A flow computer is an electronic computer which implements algorithms using the analog and digital signals received from flow meters, temperature, pressure and density transmitters to which it is connected into volumes at base conditions. They are used for custody or fiscal transfer.

It also audits changes that have been made to any of the parameters required to turn the raw flow meter data into volumes. It records events and alarms related to the flow meter (for example, loss of flow, loss of required electrical signals from measurement transducers, or transition of these electrical signals near their upper or lower range). It keeps a running tally of the volume for each flow meter it monitors and creates a record of this volume on an hourly, daily, batch or monthly basis. The flow data is made available externally through an electronic interface so that other computers can download the information for supervision, accounting and auditing.

==See also==
American Petroleum Institute (API) MPMS (Manual of Petroleum Measurement Standards) Chapter 21—Chapters 21.1 - Electronic Gas Systems, and Chapter 21.2 - Liquid Electronic Systems address the ability to audit and verify the information produced by a flow computer, and defines the data which a flow computer should retain, the items which should be audited if modified, the reports which the system will be capable of producing and the methodologies to follow.
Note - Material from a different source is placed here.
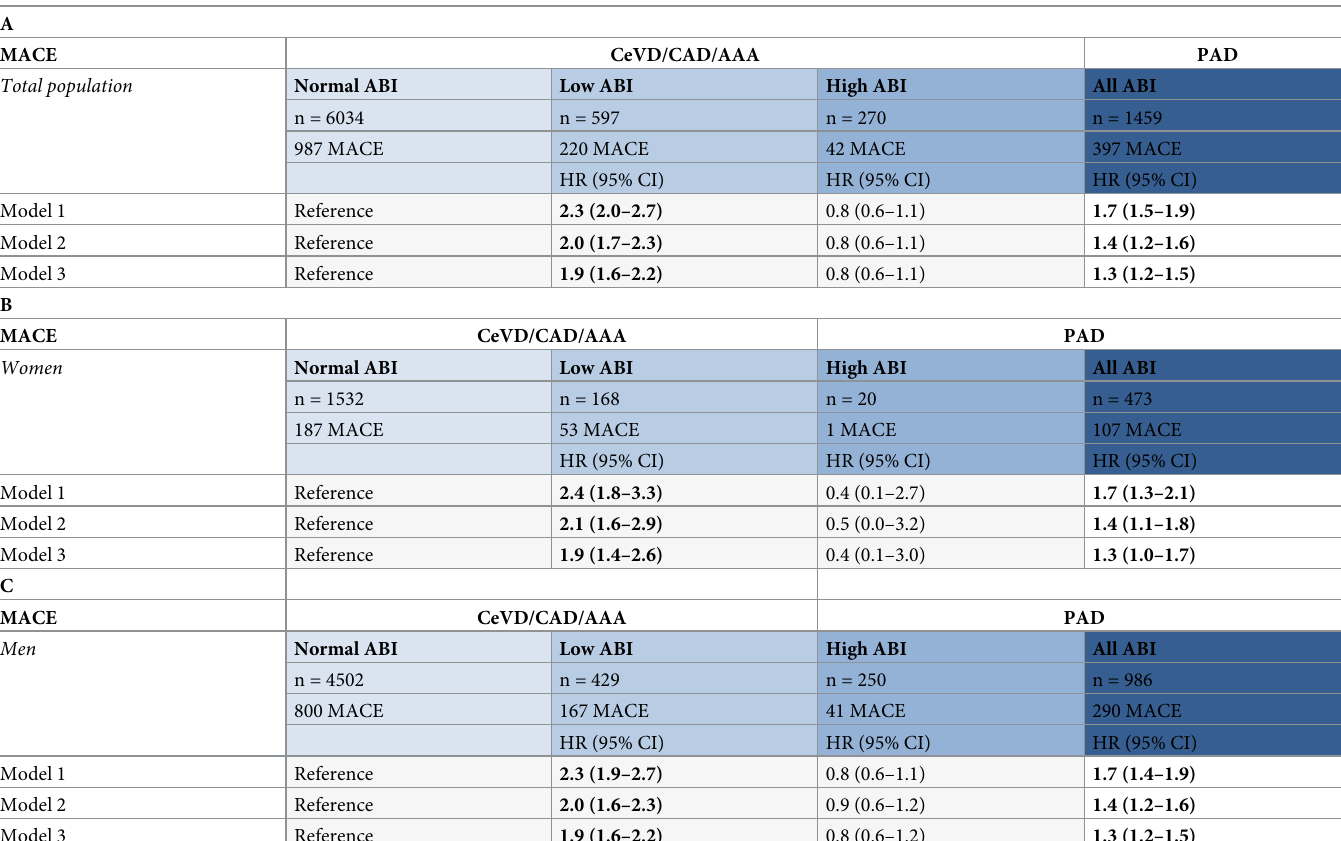
Table 3. The association between screen-detected abnormal ABI scores & manifest PAD and future MACE.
Algorithms one can expect to see implemented in a typical gas flow computer are AGA Report No. 3, AGA Report No. 7, AGA Report No. 8 in the U.S. market. Internationally, ISO 5167-1:2003 and other ISO gas standard equivalents are in widespread use. Additional to natural gas, some flow computers offer an array of density calculations for steam, oxygen, hydrogen, nitrogen, and ethylene. Complex algorithms and Equations of State for wide ranges of hydrocarbon fluids and petrochemicals can also be found in liquid flow computers. API MPMS Chapter 11.1 (2004), NIST 1045 and IUPAC for ethylene measurement, GPA TP-27 for LPGs and NGLs are amongst an array of calculations performed by liquid flow computers. Other corrections specific to particular types or manufacturers of flow meters may also be implemented. Flow computers can include meter viscosity linearization functions for various meter types such as helical turbine meters, and interface serially with ultrasonic meters to obtain flow and diagnostic data.
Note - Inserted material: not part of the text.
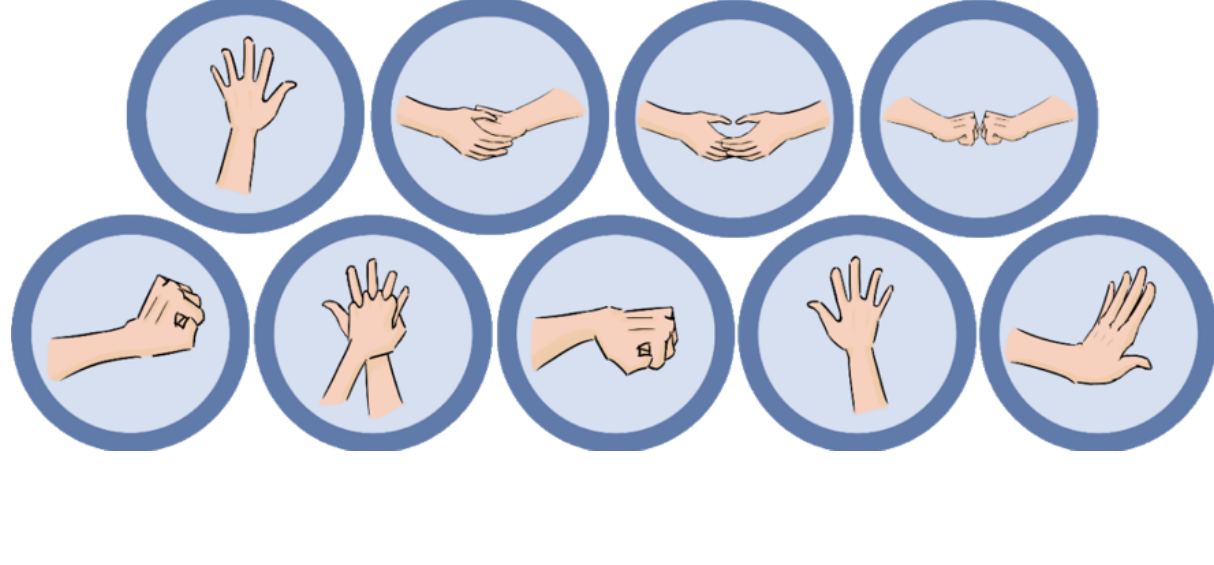
Figure 4. Icons representing different hand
Flow computers are available as completely programmable devices using a variety of software tools or as configurable devices using manufacturer's specific configuration software packages to set up interfaces to gas chromatographs, gas ultrasonic meters, liquid provers, flow control valves, PLC, DCS, SCADA and industry-recognized HMI supervisory systems. Modbus/TCP is a standard offering via Ethernet interfaces from some flow computers, although other communications protocols, such as OLE are supported by some flow computers. Security issues are very significant in SCADA system development using flow computers.

A key component in custody transfer systems, flow computers can be approved to metrological and quality standards such as OIML R117-1 for liquids, EN12405 for gas, WELMEC 7.2 for software development, and ISO 9001:2008. These are considered key selection criteria for flow computers that are installed in Europe, Middle East, Asia and also Latin America.